İstanbul’da Topkapı Sarayı’nın önemli bir mekan olduğuna dikkat çeken Kocaman, “Hem yurt dışından gelenlerin hem de ülkemizde İstanbul’a gelenlerin mutlaka görmesi gereken bir yer. Topkapı Sarayı, gerek tarihimizi gerekse günümüzde nadide bir mekan olan İstanbul’un anlatılması bakımından çok önemli bir mekan” ifadesini kullandı.

Topkapı Sarayı’nın tarihi önemine de vurgu yapan Kocaman, “Bu yapı günümüzde Osmanlı’yı anlatan, Osmanlı’nın kültürünü, yapısını, mimari yapısını, hem sosyal hem de kültürel yaşamını anlatan bir mekan. Fatih Sultan Mehmed’in İstanbul’u fethiyle birlikte imarı başlamış ve 1856 yılına kadar fiilen devam etmiştir. Bölümlere ayrılarak yapılan mekan, yaklaşık 700 bin metrekarelik bir alan üzerine kurulmuştur” ifadesini kullandı.
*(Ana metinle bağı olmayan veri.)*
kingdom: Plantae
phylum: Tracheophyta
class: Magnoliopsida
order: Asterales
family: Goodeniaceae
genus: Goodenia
“Biz adalet ile hükmediyoruz”

Kocaman, sözlerine Topkapı Sarayı’nın bölümlerini anlatarak devam etti. “Saray avluları ile ayrılıyor ve avluların önündeki kapılar bize kendini anlatır. 4 avludan oluşan sarayın birinci girişinde Bab-ı Hümâyun yer alıyor. Böylece birince avluya giriyoruz. Sonra Bab-ı Selam ile ikinci avluya girilir. Bab-ı Selam, Birun’dur yani devletin yönetim mekanı. Divan-ı Hümâyun, divanın toplandığı yani günümüzde kabinenin toplandığı yer diyebiliriz. Hemen onun üstünde Topkapı Sarayı’nın en görkemli yapılarından biri olan Adalet Kulesi var. Adalet Kulesi’nin olmasının sebebi de biz adalet ile hükmediyoruz diyebilmek için bu yapı kurulmuştur.”

Adalet Kulesi

“Harem ile Harem-i Hümâyun ayrı bölümler”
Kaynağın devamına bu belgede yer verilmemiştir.